Giulio Regeni fu sottoposto a
interrogatorio per cinque o sette giorni, durante i quali subì
ripetute violenze a intervalli di 10-14 ore. È quanto hanno rivelato
due fonti della procura egiziana che indaga sull'omicidio del
ricercatore italiano trovato morto il 3 febbraio scorso. Citate dal
sito dell'agenzia Reuters, le fonti anonime hanno spiegato che
la
procura ha interpellato la scorsa settimana Hisham Abdel Hamid,
direttore del Dipartimento di Medicina legale del Cairo, e due suoi
collaboratori, per chiedere una valutazione dell'autopsia effettuata
sul corpo di Regeni.
"Abdel Hamid - hanno spiegato le fonti - ha detto che le ferite sul
corpo di Regeni erano state procurate in diversi momenti a
intervalli tra le 10 e le 14 ore. Questo significa che chiunque sia
accusato di averlo ucciso lo stava interrogando per ottenere
informazioni". "Il resoconto sull'autopsia - hanno aggiunto le fonti -
mostra un certo numero di ferite procurate in una sola volta e poi
altre un'altra volta e poi una terza.
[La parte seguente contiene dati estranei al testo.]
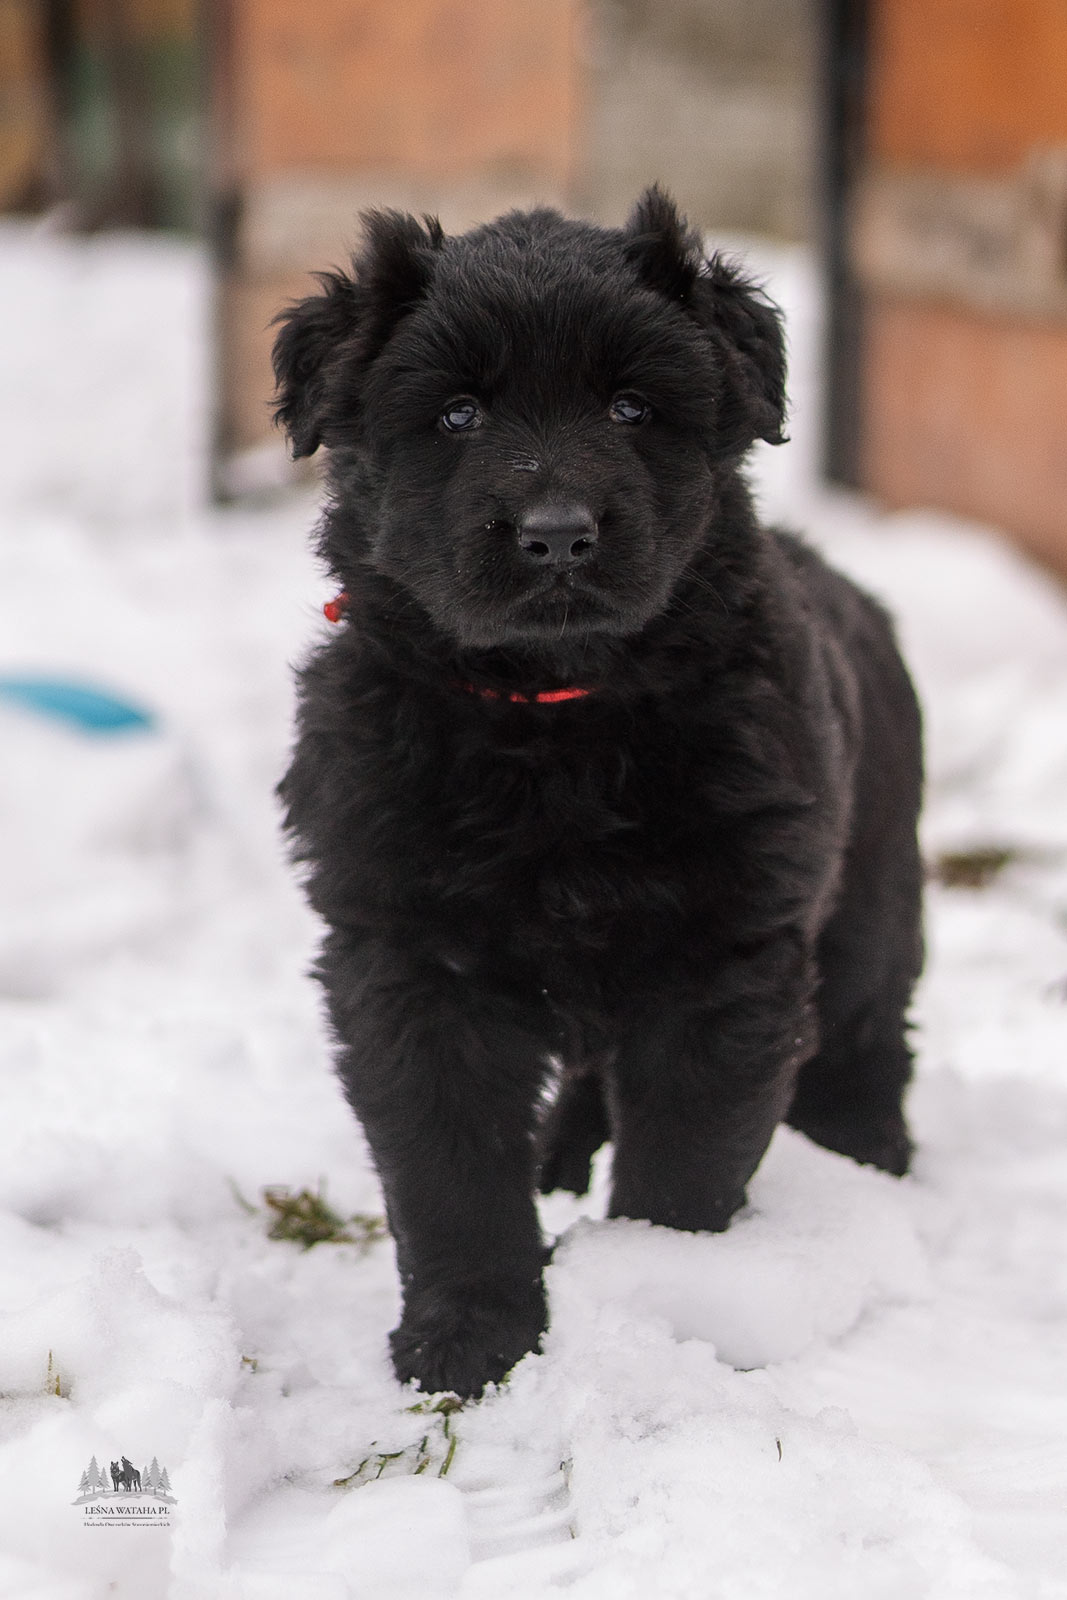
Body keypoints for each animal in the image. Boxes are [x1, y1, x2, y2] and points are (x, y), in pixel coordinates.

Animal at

Le ferite e le fratture sono
state procurate diverse volte a intervalli, durante un periodo dai
cinque ai sette giorni".
Una fonte del dipartimento di Medicina legale ha confermato che la
procura ha ascoltato Abdel Hamid, che però non ha voluto rilasciare
commenti ai media.
Un portavoce del ministero degli Interni, citato
sempre dal sito della Reuters,
ha invece smentito categoricamente sia l'interrogatorio sia il suo contenuto.
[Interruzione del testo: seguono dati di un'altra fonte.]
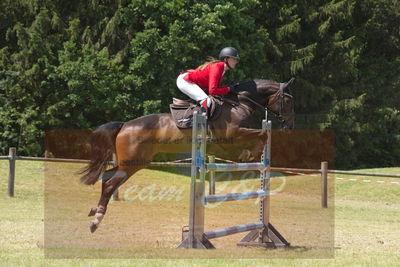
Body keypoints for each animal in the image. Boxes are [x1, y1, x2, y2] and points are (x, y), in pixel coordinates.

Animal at [79, 78, 296, 232]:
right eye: (287, 101)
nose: (289, 126)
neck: (239, 103)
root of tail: (124, 125)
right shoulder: (231, 135)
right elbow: (261, 134)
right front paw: (250, 155)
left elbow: (260, 136)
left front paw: (251, 155)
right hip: (132, 163)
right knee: (109, 184)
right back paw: (96, 220)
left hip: (133, 162)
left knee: (106, 177)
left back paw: (94, 211)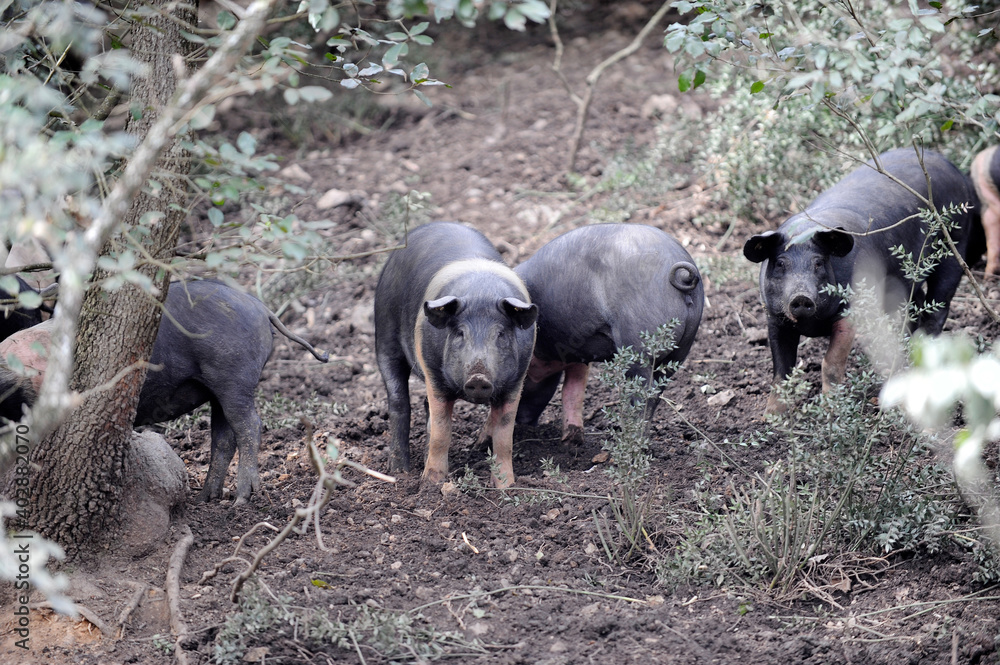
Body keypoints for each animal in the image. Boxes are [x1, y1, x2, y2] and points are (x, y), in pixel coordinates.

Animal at [0, 280, 329, 504]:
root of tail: (261, 307)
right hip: (217, 388)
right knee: (223, 437)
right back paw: (206, 498)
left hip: (234, 378)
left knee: (249, 426)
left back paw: (241, 498)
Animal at [374, 222, 538, 488]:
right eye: (460, 333)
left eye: (501, 334)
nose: (478, 377)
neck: (482, 292)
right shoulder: (433, 374)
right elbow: (442, 433)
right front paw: (431, 484)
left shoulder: (516, 380)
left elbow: (504, 437)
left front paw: (505, 486)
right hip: (384, 335)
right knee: (399, 402)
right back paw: (399, 470)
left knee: (423, 406)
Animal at [512, 224, 704, 443]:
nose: (522, 424)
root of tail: (682, 275)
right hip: (681, 350)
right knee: (657, 391)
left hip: (638, 346)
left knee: (643, 395)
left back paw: (630, 440)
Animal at [743, 148, 980, 415]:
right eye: (781, 264)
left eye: (818, 263)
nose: (801, 296)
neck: (812, 324)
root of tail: (950, 165)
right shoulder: (774, 316)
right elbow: (781, 370)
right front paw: (771, 416)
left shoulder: (851, 310)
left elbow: (831, 361)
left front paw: (831, 410)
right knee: (914, 305)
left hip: (954, 243)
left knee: (939, 305)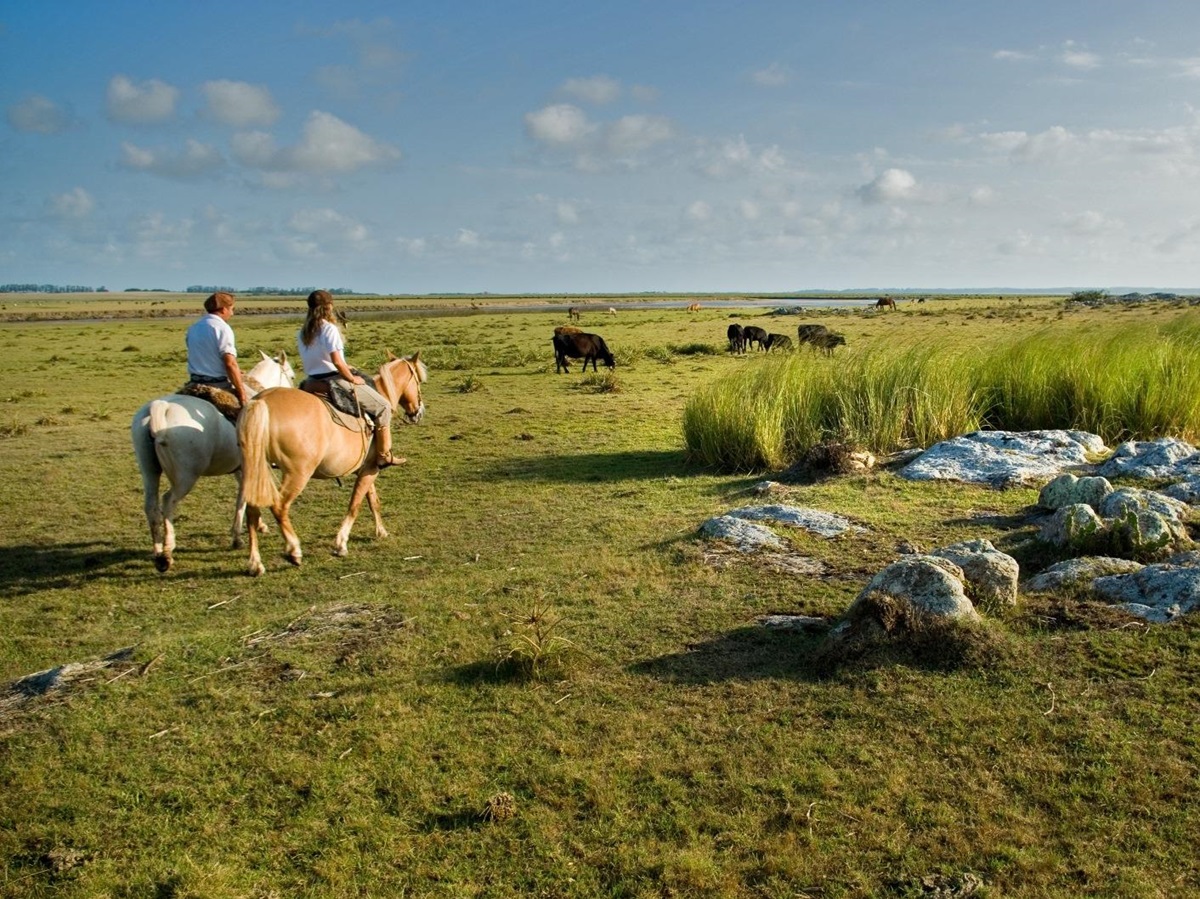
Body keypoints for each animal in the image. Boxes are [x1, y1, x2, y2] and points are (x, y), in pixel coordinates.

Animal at [131, 351, 295, 572]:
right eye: (292, 376)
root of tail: (160, 408)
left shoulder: (241, 468)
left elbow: (244, 495)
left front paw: (256, 526)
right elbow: (245, 497)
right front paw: (238, 537)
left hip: (149, 470)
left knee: (151, 506)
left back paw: (157, 553)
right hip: (185, 477)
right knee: (167, 501)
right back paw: (166, 553)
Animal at [238, 352, 427, 576]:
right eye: (418, 381)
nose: (418, 411)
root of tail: (261, 402)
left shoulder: (366, 469)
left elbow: (372, 500)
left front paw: (381, 531)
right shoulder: (371, 469)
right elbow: (355, 504)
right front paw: (341, 543)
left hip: (257, 470)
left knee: (252, 509)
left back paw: (255, 563)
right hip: (297, 474)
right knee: (279, 506)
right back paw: (294, 551)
Gli apparati di sicurezza egiziani, assieme "ai sette inquirenti italiani che si trovano sempre al Cairo, hanno terminato gli interrogatori di 24
testimoni, amici e vicini di casa" di Giulio Regeni: lo ha
riferito una "fonte della sicurezza di alto rango" citata dal
quotidiano filogovernativo Al-Akhbar. Lo stesso quotidiano ha "evocato la possibilità" che Giulio Regeni "sia stato
tradito da uno dei responsabili delle sue attività" presso il
think tank anglo-americano Oxford Analytica. Qualcuno "che
avrebbe deciso di sbarazzarsi di lui dopo aver profittato delle
informazioni" fornite dal giovane ricercatore: sostiene il
giornale egiziano.
IL PUNTO SULL'INCHIESTA Nessun rapporto con i servizi segreti
italiani né di altri Paesi. Il computer di Giulio Regeni ha dato agli inquirenti italiani che da oltre un mese stanno provando a dare un'identità a chi lo ha ucciso molte indicazioni. Dall'esame del portatile del ricercatore dell'università di Cambridge, non
emergono legami con servizi segreti. Regeni non aveva avuto contatti con persone equivoche e
i dati raccolti nell'ambito delle sue ricerche non erano usciti fuori dall'ambito universitario.
Per circoscrivere ulteriormente gli spostamenti che Regeni ha
compiuto al Cairo prima delle 19:40 del 25 gennaio, giorno in
cui scompare, il pm Sergio Colaiocco ha avanzato una richiesta
alle società che gestiscono i maggiori social network per
ottenere le password utilizzate da Giulio in modo da poter
ricostruire gli spostamenti effettuati dal ricercatore con la
geolocalizzazione. Regeni non era stato schedato dalle
autorità egiziane, anche se l'episodio di una foto scattata da
uno sconosciuto durante l'assemblea di un sindacato indipendente
aveva turbato il ricercatore universitario. Altra certezza per gli inquirenti è che il delitto è maturato
nel quadro delle attività di ricerca ed eseguito da
professionisti della tortura e delle sevizie. Non siamo in
presenza, quindi, di un fatto di sangue legato a droga
(dall'autopsia non è emersa alcuna traccia di sostanze
stupefacenti), ad una rapina o ad un fatto passionale.